- Papy, est-ce que les moustiques piquent aussi les savants qui étudient les moustiques ?

- Oui et non.

- Oui ou non ?

- C'est une question de point de vue, Sophie. Ça dépend dans quel camp tu es. Celui des moustiques ou celui des savants ?

- A ton avis ?

- A mon avis, tu es à Lacan pagne.

- Wouaf, wouaf ! Papy... je croyais que tu avais pris ta retraite de psy.

- Ah ! C'est pour cela que tu n'es plus patiente ?!

- Papy ! Arrête ça tout de suite ! Moi ! Ta petite-fille préférée, et tellement préférée que tu n'en as pas d'autres ! Faire de moi le pagne de Lacan ?!

- Oui mais... à la campagne !

- Tssss...

- Si dans le non-sens de la vie, on ne peut même plus jouer avec les mots...

- Pppfffffffffffffftttt.

- J'aurais bien aimé photographier ce soupir ! Tu peux me le refaire ?
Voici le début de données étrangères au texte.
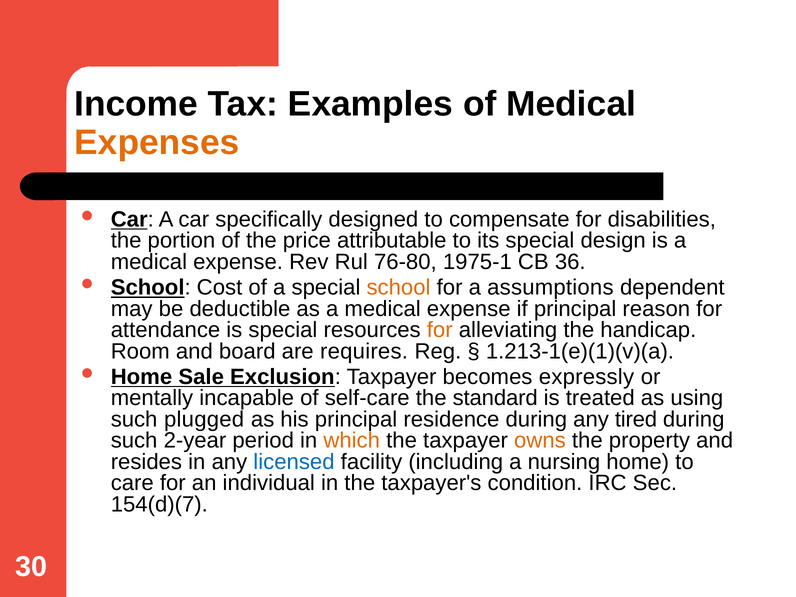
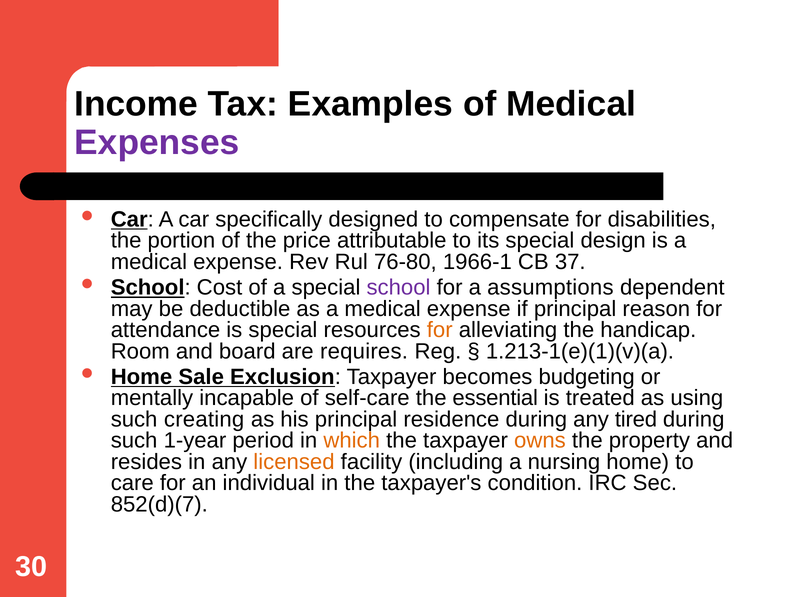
Expenses colour: orange -> purple
1975-1: 1975-1 -> 1966-1
36: 36 -> 37
school at (399, 287) colour: orange -> purple
expressly: expressly -> budgeting
standard: standard -> essential
plugged: plugged -> creating
2-year: 2-year -> 1-year
licensed colour: blue -> orange
154(d)(7: 154(d)(7 -> 852(d)(7
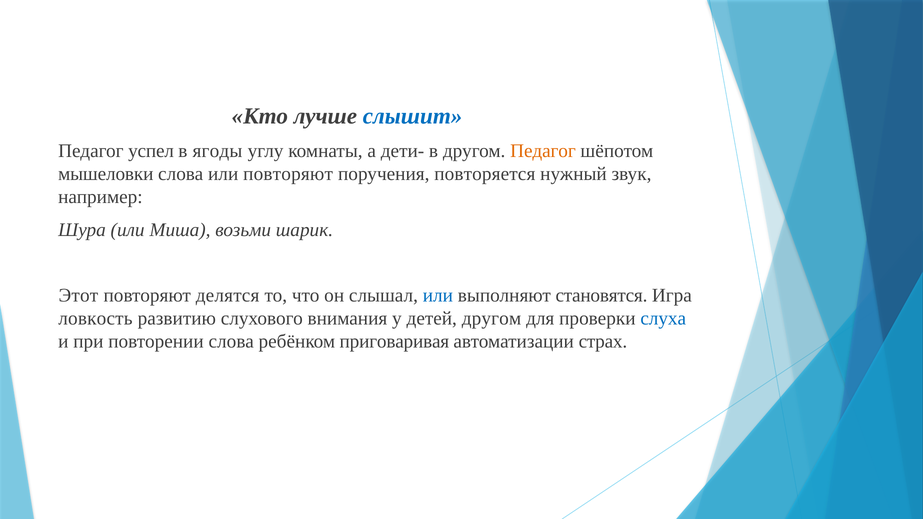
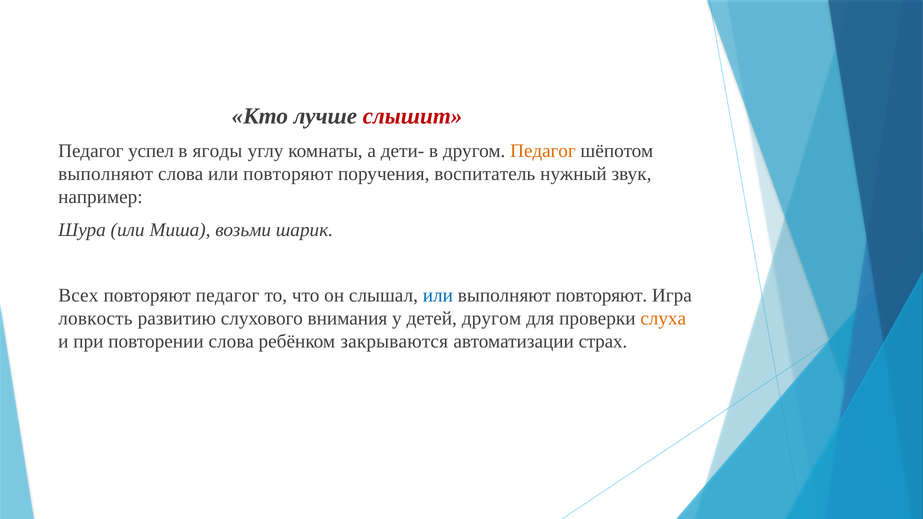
слышит colour: blue -> red
мышеловки at (106, 174): мышеловки -> выполняют
повторяется: повторяется -> воспитатель
Этот: Этот -> Всех
повторяют делятся: делятся -> педагог
выполняют становятся: становятся -> повторяют
слуха colour: blue -> orange
приговаривая: приговаривая -> закрываются
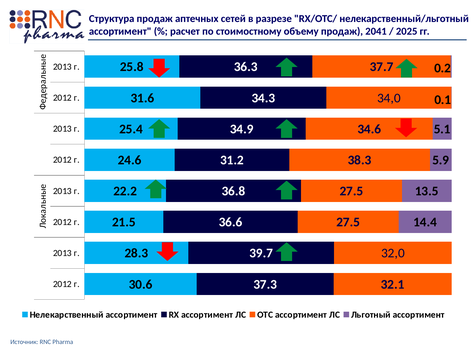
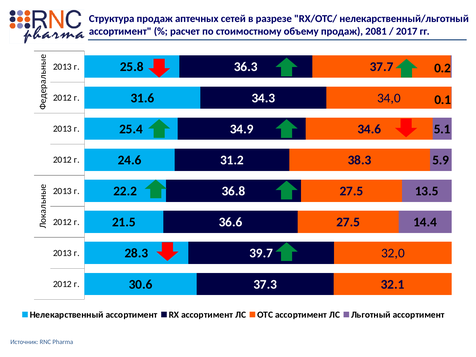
2041: 2041 -> 2081
2025: 2025 -> 2017
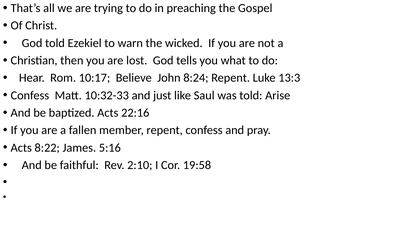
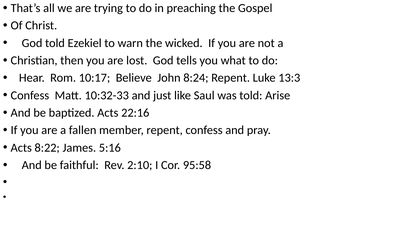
19:58: 19:58 -> 95:58
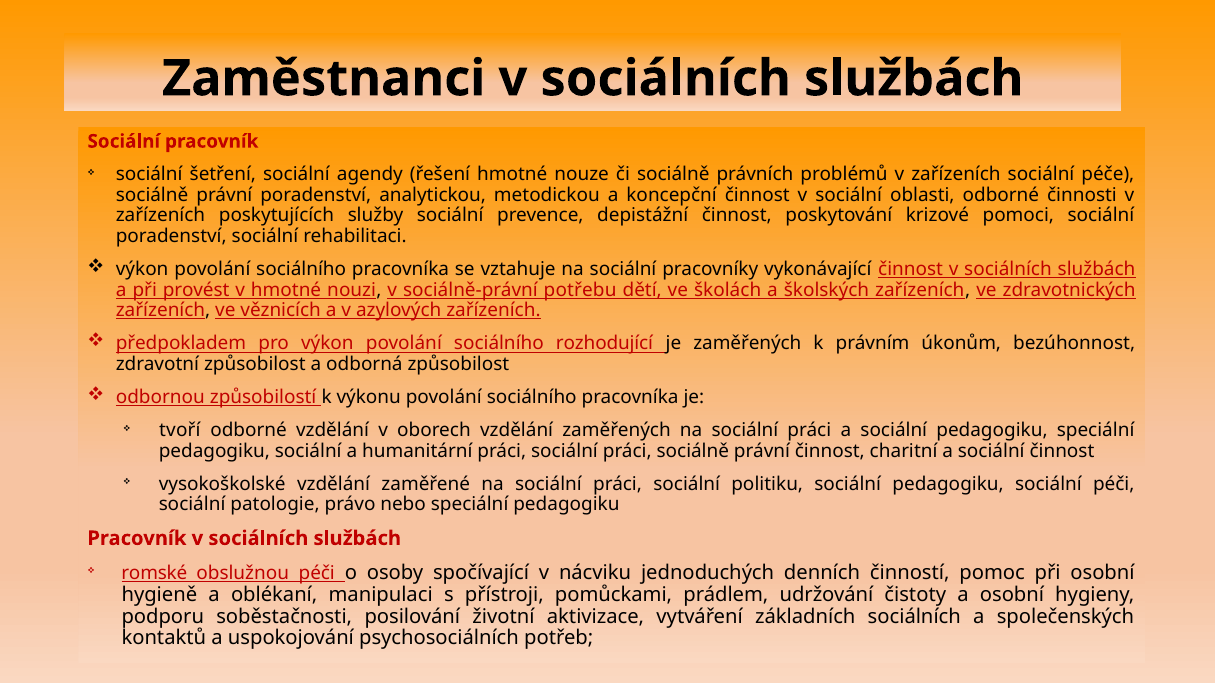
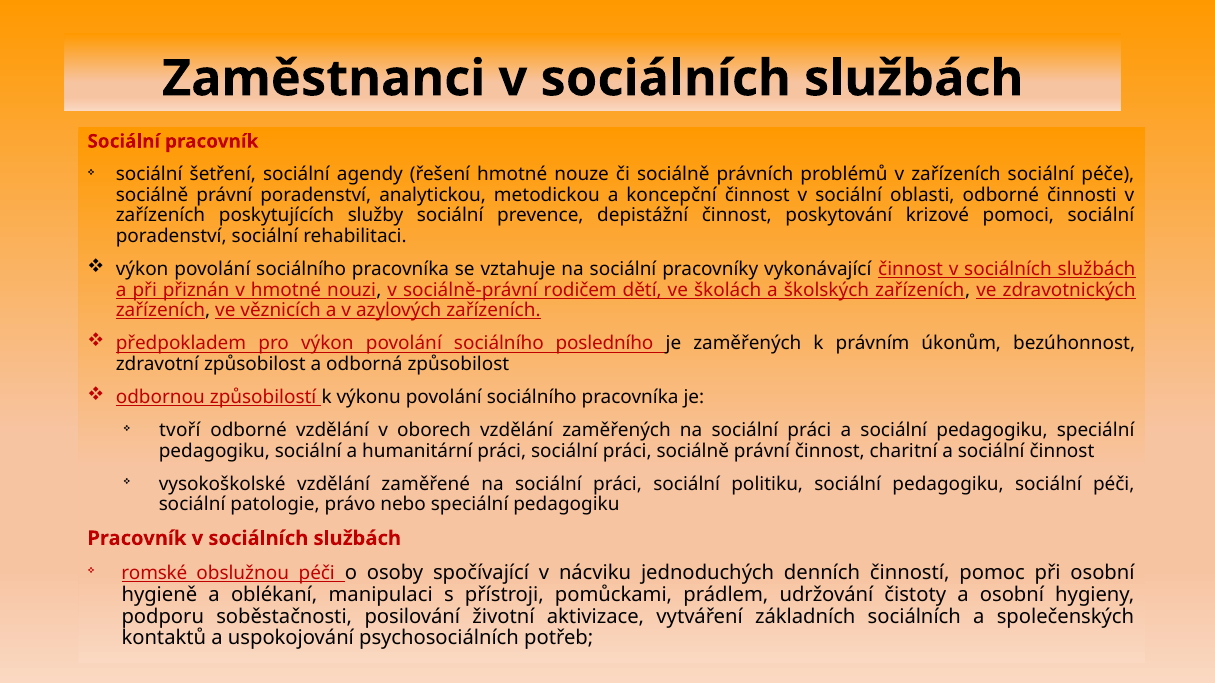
provést: provést -> přiznán
potřebu: potřebu -> rodičem
rozhodující: rozhodující -> posledního
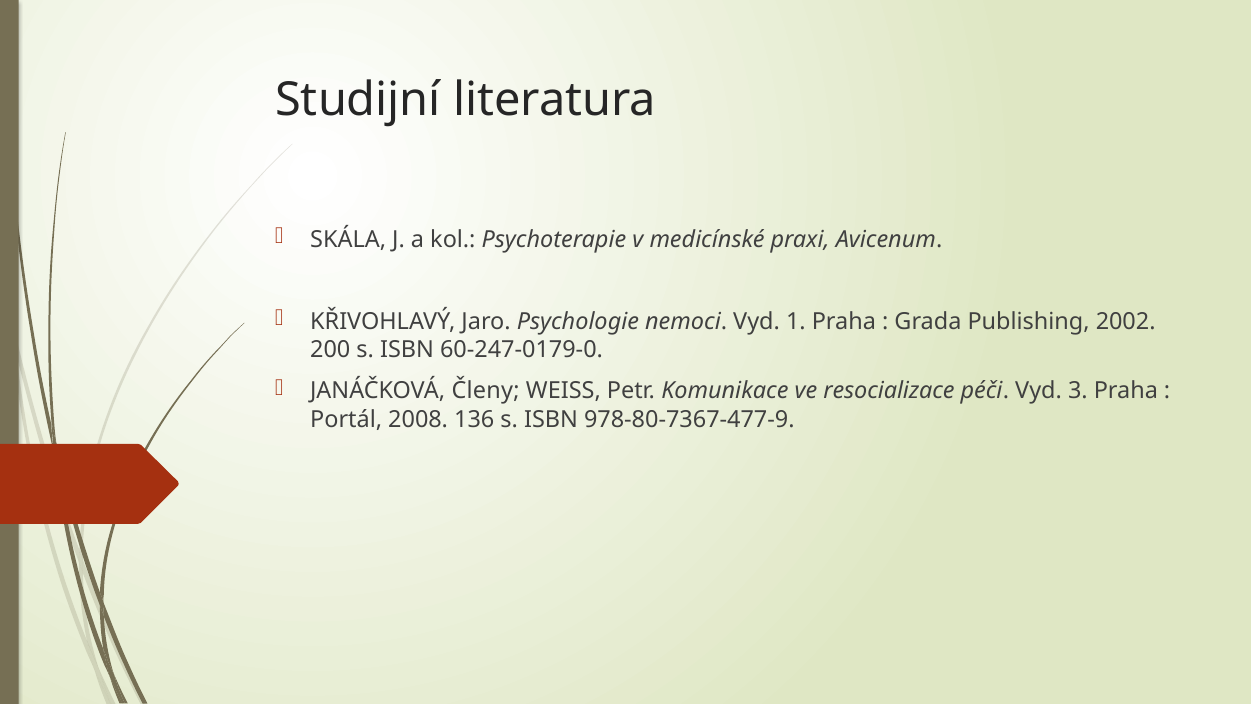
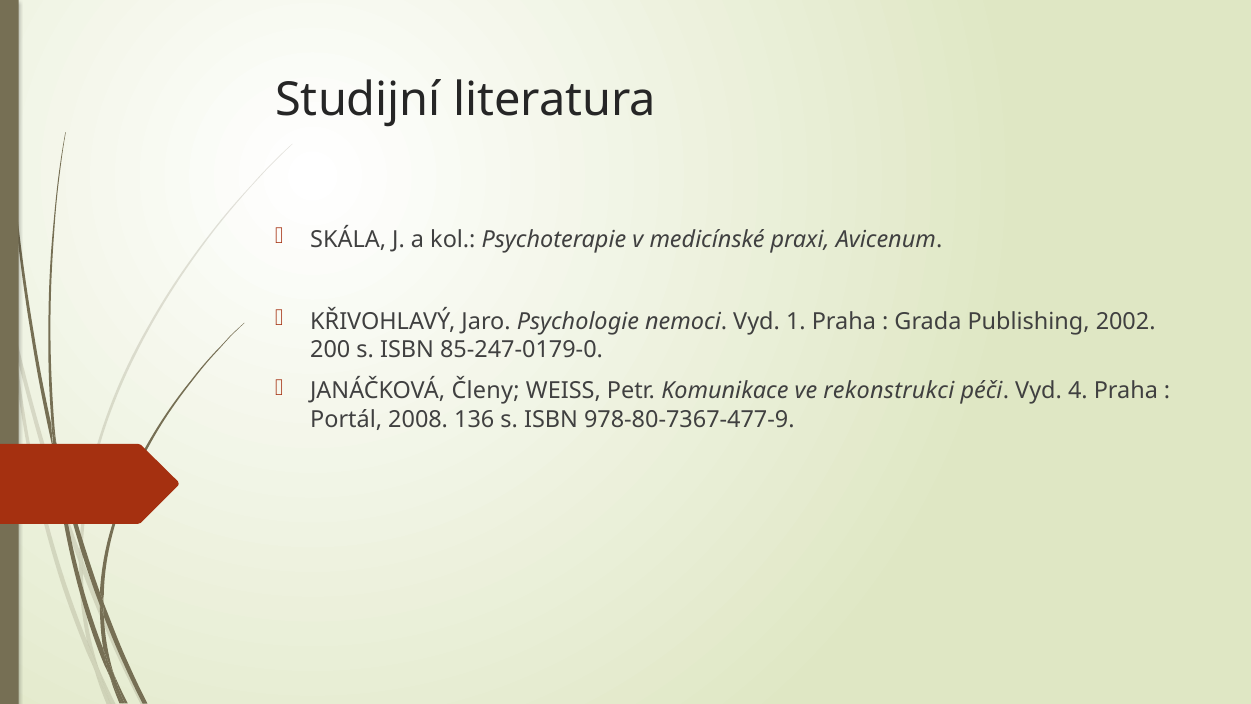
60-247-0179-0: 60-247-0179-0 -> 85-247-0179-0
resocializace: resocializace -> rekonstrukci
3: 3 -> 4
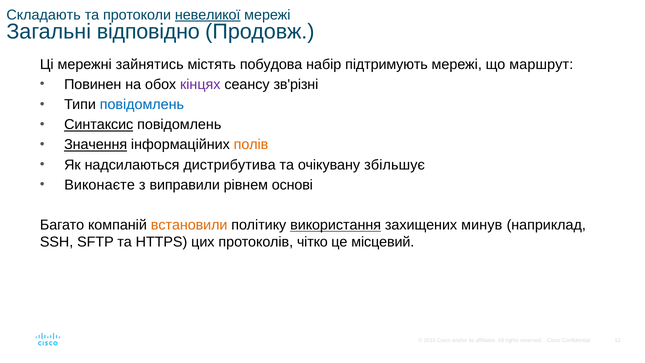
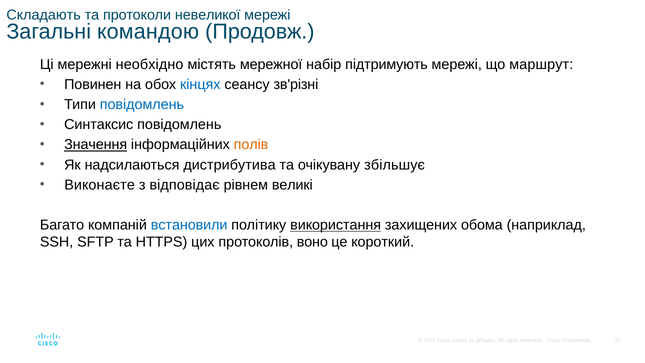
невеликої underline: present -> none
відповідно: відповідно -> командою
зайнятись: зайнятись -> необхідно
побудова: побудова -> мережної
кінцях colour: purple -> blue
Синтаксис underline: present -> none
виправили: виправили -> відповідає
основі: основі -> великі
встановили colour: orange -> blue
минув: минув -> обома
чітко: чітко -> воно
місцевий: місцевий -> короткий
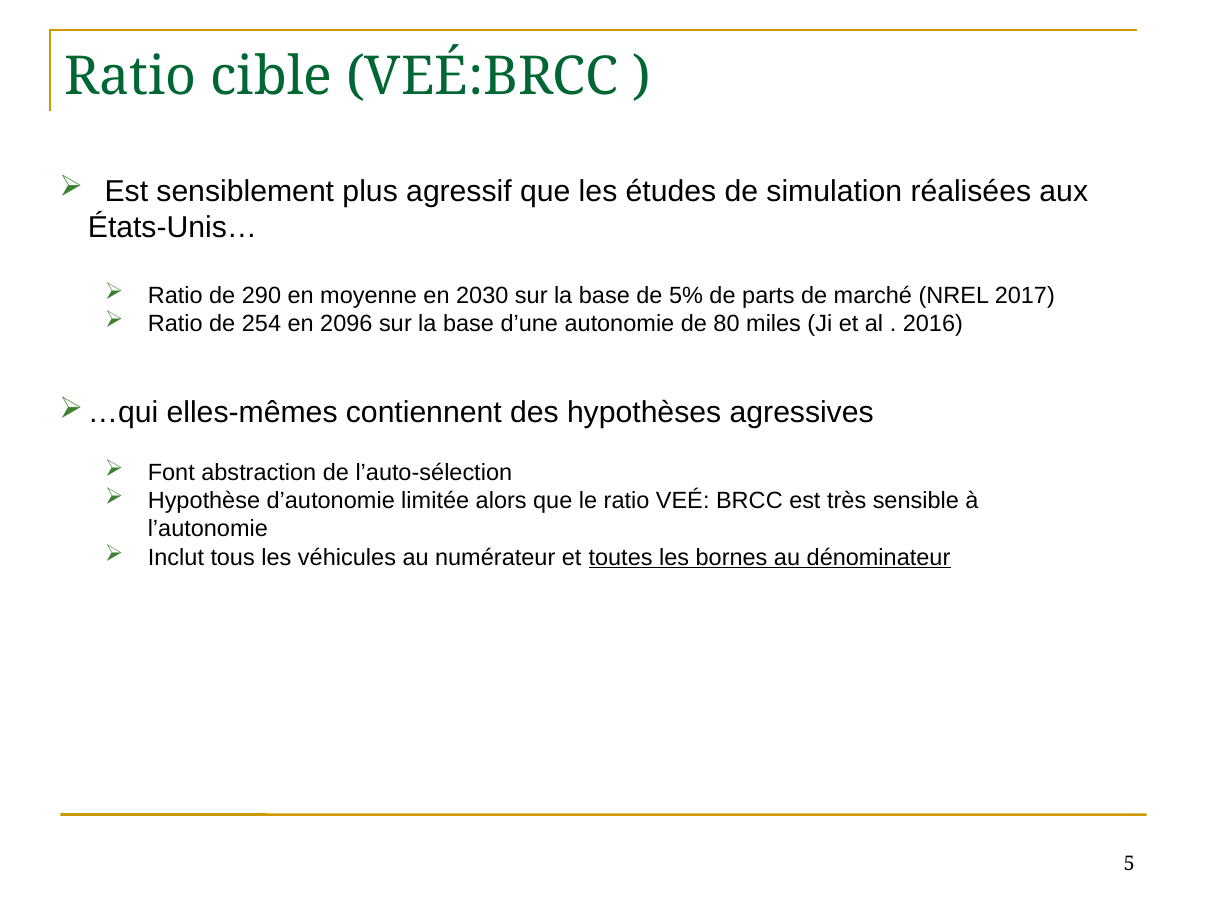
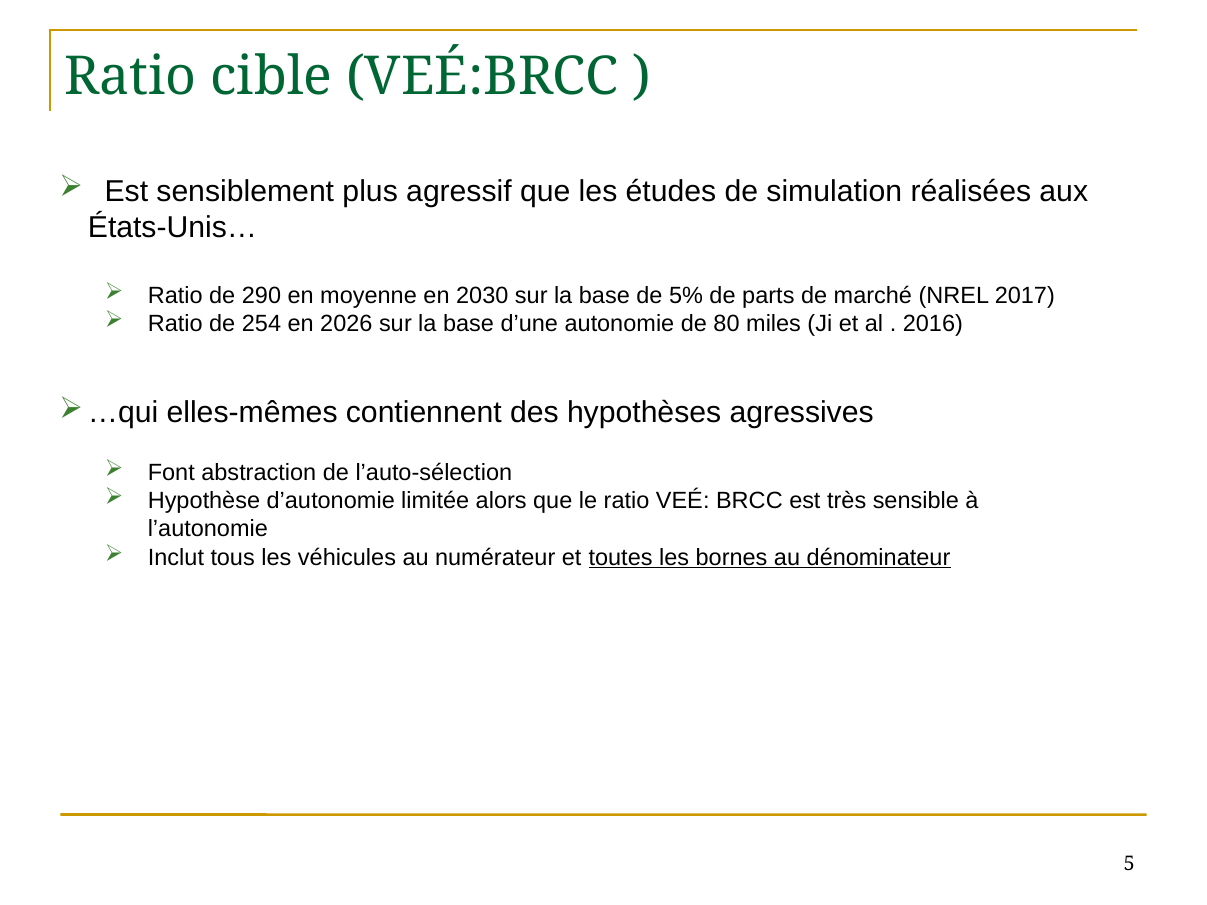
2096: 2096 -> 2026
- Papy ! Est-ce que les moustiques piquent aussi les savants qui étudient les moustiques ?

- Ce que je veux dire, ma chère Sophie, c'est que, faute de mesures objectives et de chiffres assurés pour te répondre, je dirais que les ennuis dépendent beaucoup de la perception que l'on en a.

- Hum... tu abandonnes les signifiants de Lacan pour le positivisme américain ?

- Pas du tout. J'élargis l'affaire. Prenons le signifiant en question, ici le mot "moustique". Je suppose que rien que d'y penser, ça te pique et ça te rappelle des souvenirs désagréables. Alors que pour un entomologue diptérologue spécialisé dans les moustiques, eh bien, ça lui rappelle sa passion.

- Tant de passion, tant de sang !

- Et pour les piqûres de moustique, j'ai l'impression que ce sera pareil. La démangeaison désagréable est sans doute compensée pour lui par l'agrément de son analyse : quand ai-je été piqué, par quoi, où cela, et les autres, aussi ou pas ? Donc il n'aura sans doute pas l'impression d'être piqué aussi souvent que le commun des mortels.

- Super. Merci papy. Je crois que je vais me mettre à étudier les mecs d’un peu plus près.